Valenzuela, Luisa (1938–)
Valenzuela, Luisa (1938–)
Luisa Valenzuela (b. 26 November 1938), Argentine writer. The daughter of Argentine writer Luisa Mercedes Levinson, Valenzuela was born in Buenos Aires and grew up in Corrientes and Buenos Aires, which provided settings for her later fiction. She began her writing career as a journalist for the newspaper La Nación and published her first short story at age seventeen. Between 1956 and 1961 she lived in France, where she wrote her first novel, which was published in 1966. But it was with the publication of Hay que sonreír (One Has to Smile, 1966) and a collection of short stories, Los heréticos (1967), that she was recognized as a promising young writer. In 1969 she won a Fulbright scholarship to participate in the International Writers Workshop at the University of Iowa, where she wrote El gato eficaz (1972), a novel in which language rather than characters is the central concern. Later, she traveled throughout Mexico and became interested in Mexican indigenous cultures. She used some of these experiences in writing the stories in Donde viven las águilas (Where Eagles Live, 1983). During 1972 Valenzuela lived in Barcelona, where she wrote Como en la guerra (1977). This novel also centers on language and surrealistic experiences.

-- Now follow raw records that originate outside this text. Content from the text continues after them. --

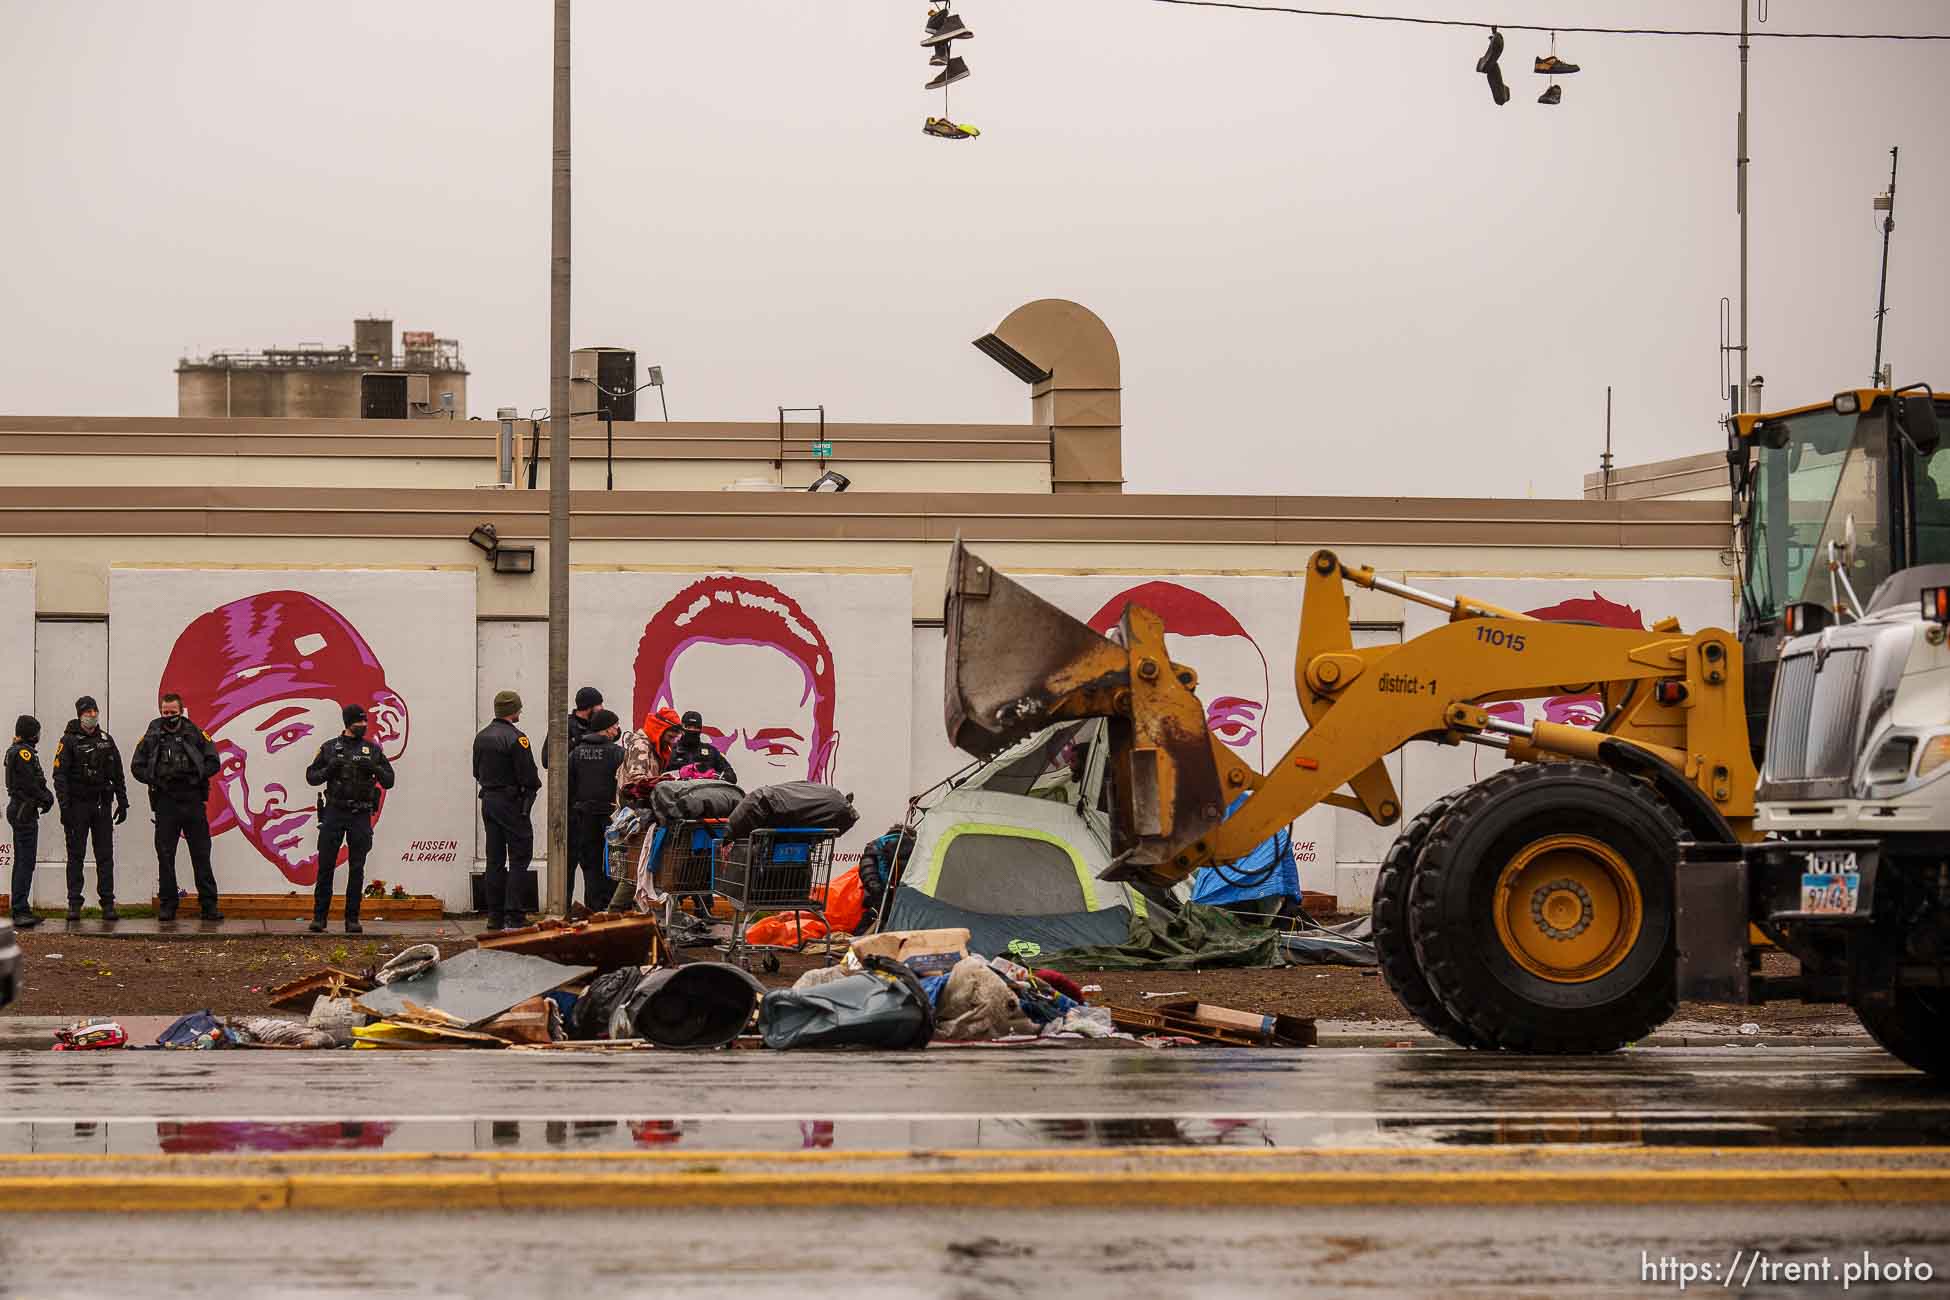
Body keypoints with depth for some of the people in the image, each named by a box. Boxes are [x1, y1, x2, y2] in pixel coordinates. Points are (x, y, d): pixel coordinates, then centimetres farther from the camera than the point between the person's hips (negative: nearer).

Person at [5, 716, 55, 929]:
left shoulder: (14, 750, 16)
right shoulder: (23, 752, -15)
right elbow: (29, 783, -19)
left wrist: (45, 794, 2)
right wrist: (46, 798, -5)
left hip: (17, 809, 11)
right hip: (25, 812, -11)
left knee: (21, 862, 13)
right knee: (26, 863, -12)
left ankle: (21, 911, 17)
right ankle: (21, 911, -17)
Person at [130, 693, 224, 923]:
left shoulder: (195, 734, 6)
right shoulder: (152, 737, 7)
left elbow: (213, 763, 4)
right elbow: (137, 767, 8)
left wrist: (193, 774, -11)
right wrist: (156, 779, -7)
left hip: (193, 801, 0)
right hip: (165, 803, 0)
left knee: (201, 855, 1)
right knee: (165, 857, 2)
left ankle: (208, 904, 5)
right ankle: (167, 905, 9)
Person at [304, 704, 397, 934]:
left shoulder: (373, 750, 8)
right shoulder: (330, 748, 6)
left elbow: (389, 781, 7)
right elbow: (311, 776, 8)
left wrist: (375, 768, -12)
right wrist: (328, 770, -11)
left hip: (361, 815, 1)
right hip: (334, 812, -1)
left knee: (357, 869, 2)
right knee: (326, 866, -1)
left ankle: (352, 919, 7)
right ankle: (319, 917, 5)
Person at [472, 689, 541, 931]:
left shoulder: (481, 737, 10)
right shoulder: (515, 739, -16)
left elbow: (477, 772, 16)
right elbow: (529, 776, -17)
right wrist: (534, 787, 3)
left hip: (488, 800, 8)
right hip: (511, 802, -8)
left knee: (495, 860, 10)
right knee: (519, 857, -3)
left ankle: (495, 915, 10)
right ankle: (513, 915, -10)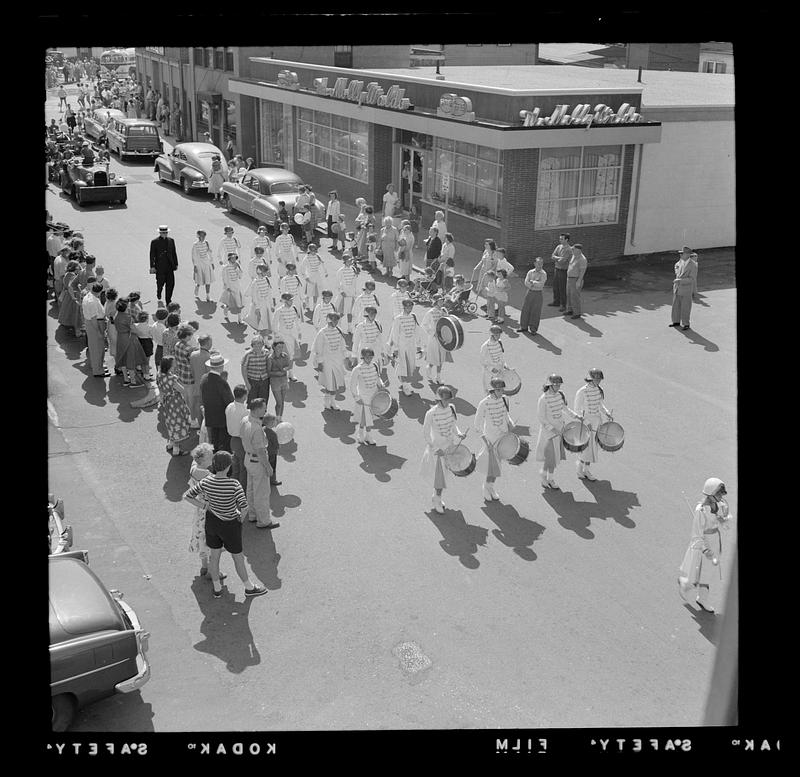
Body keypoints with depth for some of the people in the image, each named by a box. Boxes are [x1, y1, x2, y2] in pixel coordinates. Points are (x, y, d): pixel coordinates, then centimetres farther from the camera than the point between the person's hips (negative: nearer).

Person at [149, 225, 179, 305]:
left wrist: (176, 264, 12)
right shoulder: (154, 242, -5)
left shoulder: (171, 240, 7)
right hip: (160, 267, -3)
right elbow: (152, 255, -4)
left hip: (170, 266, 3)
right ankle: (159, 297, 34)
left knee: (171, 284, -2)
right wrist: (152, 267, -8)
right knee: (160, 283, 6)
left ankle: (168, 301, 9)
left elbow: (174, 253, 13)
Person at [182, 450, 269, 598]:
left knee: (214, 554, 23)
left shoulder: (206, 482, -18)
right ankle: (249, 588, 38)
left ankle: (217, 589, 40)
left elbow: (186, 496, -10)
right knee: (238, 557, 17)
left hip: (212, 521, 4)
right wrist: (241, 516, -9)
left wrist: (203, 506, 2)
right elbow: (244, 507, -32)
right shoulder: (234, 484, -31)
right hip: (229, 525, -4)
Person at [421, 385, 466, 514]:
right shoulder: (431, 414, -23)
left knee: (442, 472, 19)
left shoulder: (451, 408, -5)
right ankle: (437, 500, 23)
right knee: (440, 474, 1)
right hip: (437, 446, -6)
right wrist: (435, 449, -17)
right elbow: (426, 433, -15)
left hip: (450, 444, 6)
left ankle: (436, 496, 39)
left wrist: (458, 433, -8)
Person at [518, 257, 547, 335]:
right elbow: (526, 282, -5)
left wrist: (532, 282, -10)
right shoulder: (530, 272, 3)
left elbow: (541, 284, -18)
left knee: (536, 311, 2)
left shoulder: (543, 274, -6)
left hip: (538, 294, -3)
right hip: (530, 292, 3)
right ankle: (524, 326, 20)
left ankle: (533, 329, 12)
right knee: (525, 309, 7)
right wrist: (535, 284, -15)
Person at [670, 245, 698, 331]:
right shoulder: (680, 261, -1)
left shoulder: (693, 265, -20)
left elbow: (692, 279, -22)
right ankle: (676, 321, 29)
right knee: (676, 305, 15)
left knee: (685, 307, 4)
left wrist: (680, 280, -30)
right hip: (677, 288, 7)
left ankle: (685, 324, 18)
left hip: (686, 288, -6)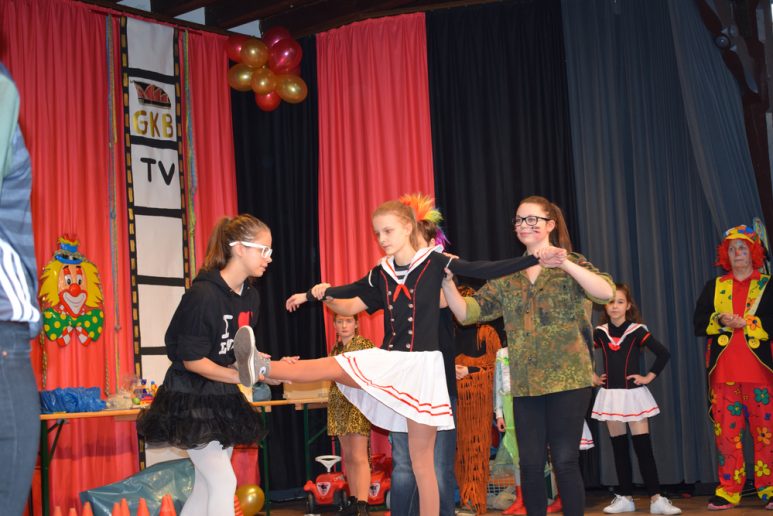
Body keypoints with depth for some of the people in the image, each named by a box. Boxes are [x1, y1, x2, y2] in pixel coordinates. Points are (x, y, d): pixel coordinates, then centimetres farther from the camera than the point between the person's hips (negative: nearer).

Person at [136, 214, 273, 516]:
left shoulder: (250, 296, 2)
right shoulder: (203, 295, -23)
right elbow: (192, 360, -21)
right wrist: (241, 377, -22)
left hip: (224, 399, 8)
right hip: (191, 398, -8)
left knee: (207, 486, 11)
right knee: (223, 481, -10)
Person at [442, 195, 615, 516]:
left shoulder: (571, 264, 2)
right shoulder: (508, 277, 12)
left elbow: (606, 292, -17)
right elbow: (466, 312, 4)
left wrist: (566, 265, -28)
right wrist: (447, 281, -12)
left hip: (568, 380, -4)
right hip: (525, 385, 4)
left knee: (564, 460, -4)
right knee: (530, 465, 5)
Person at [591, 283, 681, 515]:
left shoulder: (637, 331, -5)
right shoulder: (600, 333, 3)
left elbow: (663, 353, -8)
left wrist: (649, 377, -8)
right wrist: (592, 377, 8)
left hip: (633, 394, -3)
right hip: (610, 395, 3)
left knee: (643, 447, -7)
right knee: (619, 449, 7)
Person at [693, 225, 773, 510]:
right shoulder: (714, 287, 16)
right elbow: (699, 323, 8)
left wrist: (743, 322, -14)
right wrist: (720, 321, -10)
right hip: (722, 369, 2)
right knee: (725, 431, 0)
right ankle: (728, 491, 4)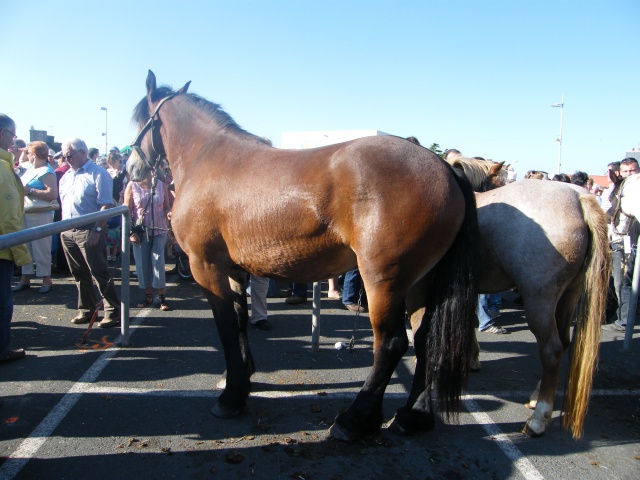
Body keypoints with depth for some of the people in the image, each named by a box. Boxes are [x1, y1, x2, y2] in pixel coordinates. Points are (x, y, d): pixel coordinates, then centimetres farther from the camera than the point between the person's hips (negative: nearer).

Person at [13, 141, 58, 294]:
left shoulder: (46, 172, -13)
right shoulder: (30, 170, 13)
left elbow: (53, 194, -25)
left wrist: (30, 191, -21)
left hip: (40, 216, -9)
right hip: (25, 214, 9)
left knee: (41, 248, -3)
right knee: (25, 247, 13)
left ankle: (46, 279, 8)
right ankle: (25, 278, 23)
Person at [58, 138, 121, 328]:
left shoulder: (98, 174, -8)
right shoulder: (66, 176, 16)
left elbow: (106, 205, -14)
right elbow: (63, 204, 21)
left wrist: (97, 230, -20)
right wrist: (63, 226, 12)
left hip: (89, 231, -7)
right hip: (68, 231, 7)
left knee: (100, 273, -5)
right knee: (79, 275, 13)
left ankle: (113, 312, 2)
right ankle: (87, 310, 25)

Returning to Argentina, Valenzuela wrote Aquí pasan cosas raras (Strange Things Happen Here, 1975). When she felt that the military government threatened her well-being, she moved to New York City. During her sojourn in the United States, some of her works were translated into English. She was featured in popular magazines like Time side-by-side with other well-known Latin American writers, and in 1986 the Review of Contemporary Fiction, a scholarly journal published in the United States, dedicated an issue to Valenzuela's fiction. El libro que no muerde (1980) and Cambio de armas (Other Weapons, 1982) were written during this time. The latter is a collection of five lengthy short stories in which Valenzuela's fiction reaches depth and maturity, where female and male sexuality represents the warped and misunderstood relationship between men and women, who are witness to the disintegration of a reality in which they are victims and victimizers.
In 1983 Valenzuela went back to Argentina, where she published a novel on the political manipulations and sorceries of José López Rega, a picturesque and macabre member of the cabinet of the last Peronist regime, titled Cola de lagartija. Two subsequent novels also deal with Argentina's reality, Novela negra con argentinos (Gothic Novel with Argentines, 1990) and Realidad nacional desde la cama (National Reality from the Bed, 1990). In 1991, the Brazilian Academy of Letters awarded her the Machado de Assis medal. In 2001, she published La traviesa, Peligrosas palabras and Los deseos oscuros y los otros. Cuadernos de Nueva York. A general anthology of her work, Trilogía de los bajos fondos appeared in 2004. She has resided in Buenos Aires since 1989.
See alsoLevinson, Luisa Mercedes .
Sharon Magnarelli, Reflections/Refractions: Reading Luisa Valenzuela (1988).
Victoria Guest, Reweaving the Violated Narrative (1990).
Juanamaría Cordones-Cook, Poética de transgresión en la novelística de Luisa Valenzuela (1991).
Bilbija, Ksenija. Yo soy trampa: Ensayos sobre la obra de Luisa Valenzuela. Buenos Aires: Feminaria Editora, 2003.
Craig, Linda. Juan Carlos Onetti, Manuel Puig and Luisa Valenzuela: Marginality and Gender. Rochester, NY: Tamesis, 2005.
Medeiros Lichem, María Teresa. La voz femenina en la narrativa latinoamericana: Una relectura crítica. Santiago, Chile: Editorial Cuartopropio, 2006.